Extract
_ _ _ _ _ _ _
Home > Best Practices > Pipelines & Data Movement

🔄 Pipelines & Data Movement¶

Last Updated: 2026-04-15 | Version: 2.0 Status: ✅ Final | Maintainer: Documentation Team

📑 Table of Contents¶

Overview
ETL vs ELT Decision Framework
Copy Activity Optimization
Load Patterns
Pipeline Performance Optimization
Pipeline Patterns for Large Tables
Sink Optimization
Error Handling and Retry
Performance Benchmarks
Best Practices Checklist
Related Documents

📋 Overview¶

This guide covers best practices for data movement in Microsoft Fabric, including ETL vs ELT patterns, copy activity optimization, and different load strategies (full, incremental, CDC).

Pipeline with Copy Activity

Source: Microsoft Learn - Copy Data Activity

⚖️ ETL vs ELT Decision Framework¶

Comparison¶

Aspect	ETL (Extract-Transform-Load)	ELT (Extract-Load-Transform)
Transform Location	Source/staging	Destination (Lakehouse/Warehouse)
_ _ _ _ _ _ _
What is required
In the pipelines and data movement guide, where does the transform step take place under ELT?

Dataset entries
_ _ _ _ _ _ _
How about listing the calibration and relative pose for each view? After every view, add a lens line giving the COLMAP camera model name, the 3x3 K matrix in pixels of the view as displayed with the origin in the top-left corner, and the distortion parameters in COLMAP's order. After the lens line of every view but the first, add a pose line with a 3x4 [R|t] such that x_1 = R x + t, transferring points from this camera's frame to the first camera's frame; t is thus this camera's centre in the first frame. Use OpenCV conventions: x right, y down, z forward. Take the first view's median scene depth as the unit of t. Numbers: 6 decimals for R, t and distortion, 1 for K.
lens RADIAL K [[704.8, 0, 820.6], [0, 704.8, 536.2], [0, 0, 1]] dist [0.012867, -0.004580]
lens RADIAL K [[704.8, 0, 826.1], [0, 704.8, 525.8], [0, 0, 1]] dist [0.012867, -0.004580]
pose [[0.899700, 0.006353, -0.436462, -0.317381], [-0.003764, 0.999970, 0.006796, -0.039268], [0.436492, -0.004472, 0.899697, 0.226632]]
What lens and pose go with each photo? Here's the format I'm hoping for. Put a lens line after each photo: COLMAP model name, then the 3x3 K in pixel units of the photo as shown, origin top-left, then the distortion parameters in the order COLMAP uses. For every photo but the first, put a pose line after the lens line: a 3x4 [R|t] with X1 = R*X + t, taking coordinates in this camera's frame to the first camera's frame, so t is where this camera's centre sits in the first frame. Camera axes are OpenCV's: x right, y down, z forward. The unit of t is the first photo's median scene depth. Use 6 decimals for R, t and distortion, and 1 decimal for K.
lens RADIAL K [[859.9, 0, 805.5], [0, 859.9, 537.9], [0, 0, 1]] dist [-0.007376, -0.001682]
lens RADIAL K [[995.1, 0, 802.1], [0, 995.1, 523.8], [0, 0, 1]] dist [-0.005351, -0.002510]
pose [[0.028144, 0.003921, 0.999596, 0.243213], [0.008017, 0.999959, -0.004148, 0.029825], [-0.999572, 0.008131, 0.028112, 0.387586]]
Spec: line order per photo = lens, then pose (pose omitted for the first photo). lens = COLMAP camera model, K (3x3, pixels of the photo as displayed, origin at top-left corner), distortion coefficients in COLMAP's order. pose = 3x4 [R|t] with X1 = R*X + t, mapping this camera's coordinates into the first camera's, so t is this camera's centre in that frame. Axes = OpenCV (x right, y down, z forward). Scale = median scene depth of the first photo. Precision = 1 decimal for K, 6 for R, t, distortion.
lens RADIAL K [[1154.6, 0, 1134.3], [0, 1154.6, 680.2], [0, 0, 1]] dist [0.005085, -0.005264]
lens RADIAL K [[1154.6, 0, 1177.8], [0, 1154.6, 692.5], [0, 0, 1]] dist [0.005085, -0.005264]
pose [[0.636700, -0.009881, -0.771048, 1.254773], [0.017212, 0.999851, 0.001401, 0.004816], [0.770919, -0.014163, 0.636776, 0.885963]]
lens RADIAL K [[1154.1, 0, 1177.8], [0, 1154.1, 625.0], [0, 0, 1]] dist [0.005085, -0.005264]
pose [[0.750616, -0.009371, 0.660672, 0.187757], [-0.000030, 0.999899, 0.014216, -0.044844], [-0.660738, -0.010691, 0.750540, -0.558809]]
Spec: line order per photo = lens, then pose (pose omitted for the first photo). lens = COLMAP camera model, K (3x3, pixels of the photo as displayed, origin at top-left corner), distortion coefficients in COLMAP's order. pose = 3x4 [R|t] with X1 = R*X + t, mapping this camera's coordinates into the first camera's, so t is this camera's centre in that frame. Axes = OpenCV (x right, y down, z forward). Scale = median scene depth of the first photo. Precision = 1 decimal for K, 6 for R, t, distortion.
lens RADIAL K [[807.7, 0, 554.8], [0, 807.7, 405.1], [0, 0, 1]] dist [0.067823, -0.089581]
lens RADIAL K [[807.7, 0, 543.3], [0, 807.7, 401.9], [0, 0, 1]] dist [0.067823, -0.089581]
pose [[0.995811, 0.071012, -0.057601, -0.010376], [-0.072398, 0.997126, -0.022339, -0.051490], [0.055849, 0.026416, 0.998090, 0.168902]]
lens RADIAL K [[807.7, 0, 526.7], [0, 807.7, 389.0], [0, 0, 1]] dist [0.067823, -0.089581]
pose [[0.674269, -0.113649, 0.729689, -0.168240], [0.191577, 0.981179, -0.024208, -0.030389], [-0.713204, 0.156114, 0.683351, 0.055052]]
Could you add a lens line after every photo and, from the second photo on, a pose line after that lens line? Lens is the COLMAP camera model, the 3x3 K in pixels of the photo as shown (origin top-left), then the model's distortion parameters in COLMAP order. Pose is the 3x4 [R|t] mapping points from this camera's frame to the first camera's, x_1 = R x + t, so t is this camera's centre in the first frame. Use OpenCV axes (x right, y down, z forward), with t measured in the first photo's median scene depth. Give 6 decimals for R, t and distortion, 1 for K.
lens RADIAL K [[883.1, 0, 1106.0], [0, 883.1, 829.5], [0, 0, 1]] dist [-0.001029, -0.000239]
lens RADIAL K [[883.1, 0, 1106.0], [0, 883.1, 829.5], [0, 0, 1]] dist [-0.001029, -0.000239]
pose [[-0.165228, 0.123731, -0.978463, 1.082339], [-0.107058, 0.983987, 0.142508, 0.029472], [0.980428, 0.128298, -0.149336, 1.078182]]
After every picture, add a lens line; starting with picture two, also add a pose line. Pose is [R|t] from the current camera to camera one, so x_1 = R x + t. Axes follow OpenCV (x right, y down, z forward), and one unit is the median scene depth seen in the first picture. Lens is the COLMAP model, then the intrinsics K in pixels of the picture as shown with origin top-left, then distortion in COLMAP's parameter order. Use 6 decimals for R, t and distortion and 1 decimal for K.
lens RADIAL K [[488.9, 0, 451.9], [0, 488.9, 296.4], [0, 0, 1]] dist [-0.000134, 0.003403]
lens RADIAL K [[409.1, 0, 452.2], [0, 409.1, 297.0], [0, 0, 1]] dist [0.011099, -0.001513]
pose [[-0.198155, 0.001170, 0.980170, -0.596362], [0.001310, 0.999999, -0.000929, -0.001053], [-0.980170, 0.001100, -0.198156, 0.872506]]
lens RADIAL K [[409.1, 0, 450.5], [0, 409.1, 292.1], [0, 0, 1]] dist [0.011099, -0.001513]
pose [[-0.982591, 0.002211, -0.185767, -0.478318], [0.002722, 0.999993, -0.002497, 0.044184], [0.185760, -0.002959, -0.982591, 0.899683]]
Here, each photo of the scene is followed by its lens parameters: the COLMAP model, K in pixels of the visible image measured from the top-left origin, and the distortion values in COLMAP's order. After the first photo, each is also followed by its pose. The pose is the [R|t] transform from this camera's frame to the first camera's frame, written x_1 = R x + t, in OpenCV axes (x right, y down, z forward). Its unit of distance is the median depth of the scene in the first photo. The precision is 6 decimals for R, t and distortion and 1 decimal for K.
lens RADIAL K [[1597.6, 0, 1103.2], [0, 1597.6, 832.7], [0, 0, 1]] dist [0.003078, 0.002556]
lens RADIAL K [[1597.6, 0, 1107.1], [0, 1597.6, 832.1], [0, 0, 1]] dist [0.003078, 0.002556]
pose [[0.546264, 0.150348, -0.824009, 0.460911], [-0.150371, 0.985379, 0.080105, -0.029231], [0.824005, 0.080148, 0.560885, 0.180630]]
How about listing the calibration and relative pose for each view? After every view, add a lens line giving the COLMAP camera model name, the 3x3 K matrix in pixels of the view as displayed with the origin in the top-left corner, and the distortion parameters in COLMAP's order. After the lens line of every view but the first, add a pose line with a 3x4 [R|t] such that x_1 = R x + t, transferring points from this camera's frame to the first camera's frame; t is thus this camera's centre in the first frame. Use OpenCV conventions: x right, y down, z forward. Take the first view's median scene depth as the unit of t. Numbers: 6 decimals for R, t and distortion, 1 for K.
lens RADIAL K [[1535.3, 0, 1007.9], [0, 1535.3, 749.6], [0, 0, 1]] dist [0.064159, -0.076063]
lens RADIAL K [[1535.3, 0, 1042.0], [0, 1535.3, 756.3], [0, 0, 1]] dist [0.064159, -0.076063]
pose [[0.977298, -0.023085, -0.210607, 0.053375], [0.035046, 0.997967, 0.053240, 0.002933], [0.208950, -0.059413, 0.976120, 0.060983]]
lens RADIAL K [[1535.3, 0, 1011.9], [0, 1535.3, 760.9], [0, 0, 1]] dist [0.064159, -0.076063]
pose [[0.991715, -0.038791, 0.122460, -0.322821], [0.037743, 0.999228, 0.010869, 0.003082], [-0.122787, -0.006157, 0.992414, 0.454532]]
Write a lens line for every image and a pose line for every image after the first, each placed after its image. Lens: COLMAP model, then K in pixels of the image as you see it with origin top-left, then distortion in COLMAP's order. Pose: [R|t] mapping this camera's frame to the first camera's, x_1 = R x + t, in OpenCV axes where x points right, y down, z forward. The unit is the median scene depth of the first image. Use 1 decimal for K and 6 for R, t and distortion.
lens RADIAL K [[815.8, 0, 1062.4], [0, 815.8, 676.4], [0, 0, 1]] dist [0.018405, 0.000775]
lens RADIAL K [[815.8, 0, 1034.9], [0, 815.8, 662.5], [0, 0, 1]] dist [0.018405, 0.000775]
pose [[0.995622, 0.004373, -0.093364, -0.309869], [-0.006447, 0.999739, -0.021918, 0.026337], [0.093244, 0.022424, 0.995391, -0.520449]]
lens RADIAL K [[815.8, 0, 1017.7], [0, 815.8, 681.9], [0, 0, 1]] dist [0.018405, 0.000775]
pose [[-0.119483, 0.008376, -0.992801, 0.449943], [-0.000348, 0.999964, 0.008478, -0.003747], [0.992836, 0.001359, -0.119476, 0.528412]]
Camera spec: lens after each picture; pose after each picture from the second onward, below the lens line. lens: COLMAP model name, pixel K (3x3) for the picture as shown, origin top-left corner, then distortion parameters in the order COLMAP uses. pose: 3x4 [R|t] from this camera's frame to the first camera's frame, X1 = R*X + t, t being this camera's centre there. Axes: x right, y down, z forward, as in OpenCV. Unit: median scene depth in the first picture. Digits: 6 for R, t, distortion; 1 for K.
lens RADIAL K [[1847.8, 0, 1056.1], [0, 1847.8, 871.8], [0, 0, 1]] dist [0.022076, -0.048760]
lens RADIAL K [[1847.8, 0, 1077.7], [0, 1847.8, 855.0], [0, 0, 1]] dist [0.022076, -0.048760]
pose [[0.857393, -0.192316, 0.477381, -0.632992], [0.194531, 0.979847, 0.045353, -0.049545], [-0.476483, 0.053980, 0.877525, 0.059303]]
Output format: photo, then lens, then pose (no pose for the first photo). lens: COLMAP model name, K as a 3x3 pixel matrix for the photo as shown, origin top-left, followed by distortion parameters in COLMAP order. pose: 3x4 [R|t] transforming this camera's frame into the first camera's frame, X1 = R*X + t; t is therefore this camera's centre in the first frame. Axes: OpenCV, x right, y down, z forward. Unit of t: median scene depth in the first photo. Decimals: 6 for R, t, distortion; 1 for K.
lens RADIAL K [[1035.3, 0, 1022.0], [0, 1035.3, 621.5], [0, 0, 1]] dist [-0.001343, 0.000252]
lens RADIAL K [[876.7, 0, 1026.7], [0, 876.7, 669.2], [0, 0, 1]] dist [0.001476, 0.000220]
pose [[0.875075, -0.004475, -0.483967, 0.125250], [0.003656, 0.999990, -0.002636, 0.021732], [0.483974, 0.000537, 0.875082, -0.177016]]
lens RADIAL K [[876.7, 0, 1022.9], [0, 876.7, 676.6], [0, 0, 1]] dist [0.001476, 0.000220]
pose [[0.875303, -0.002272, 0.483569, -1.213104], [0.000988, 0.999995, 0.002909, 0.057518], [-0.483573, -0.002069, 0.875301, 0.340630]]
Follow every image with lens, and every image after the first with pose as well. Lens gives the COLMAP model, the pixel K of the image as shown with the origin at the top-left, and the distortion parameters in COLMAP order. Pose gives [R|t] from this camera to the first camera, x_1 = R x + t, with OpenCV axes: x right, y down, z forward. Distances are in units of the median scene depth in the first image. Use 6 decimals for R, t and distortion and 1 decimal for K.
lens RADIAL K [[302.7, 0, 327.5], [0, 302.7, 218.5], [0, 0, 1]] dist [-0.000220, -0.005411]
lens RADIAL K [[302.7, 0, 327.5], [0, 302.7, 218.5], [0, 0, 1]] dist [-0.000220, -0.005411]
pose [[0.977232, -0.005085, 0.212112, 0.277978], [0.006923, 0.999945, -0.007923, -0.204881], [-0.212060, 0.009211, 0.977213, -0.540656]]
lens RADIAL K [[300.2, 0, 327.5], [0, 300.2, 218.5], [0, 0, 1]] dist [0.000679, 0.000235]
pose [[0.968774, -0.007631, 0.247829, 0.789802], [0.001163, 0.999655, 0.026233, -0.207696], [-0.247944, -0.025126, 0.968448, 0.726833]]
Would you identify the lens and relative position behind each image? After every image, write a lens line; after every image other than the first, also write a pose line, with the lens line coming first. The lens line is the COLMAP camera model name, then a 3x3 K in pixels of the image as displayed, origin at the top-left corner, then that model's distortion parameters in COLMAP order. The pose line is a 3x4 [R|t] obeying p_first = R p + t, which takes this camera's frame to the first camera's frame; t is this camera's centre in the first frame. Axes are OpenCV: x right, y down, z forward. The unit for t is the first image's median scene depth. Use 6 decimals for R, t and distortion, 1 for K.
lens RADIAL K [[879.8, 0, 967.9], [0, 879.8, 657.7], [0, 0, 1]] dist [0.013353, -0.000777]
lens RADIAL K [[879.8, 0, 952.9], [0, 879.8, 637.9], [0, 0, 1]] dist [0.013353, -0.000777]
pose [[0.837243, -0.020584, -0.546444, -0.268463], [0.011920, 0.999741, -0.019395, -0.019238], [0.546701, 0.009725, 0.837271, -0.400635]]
_ _ _ _ _ _ _
Result
In the destination (Lakehouse/Warehouse).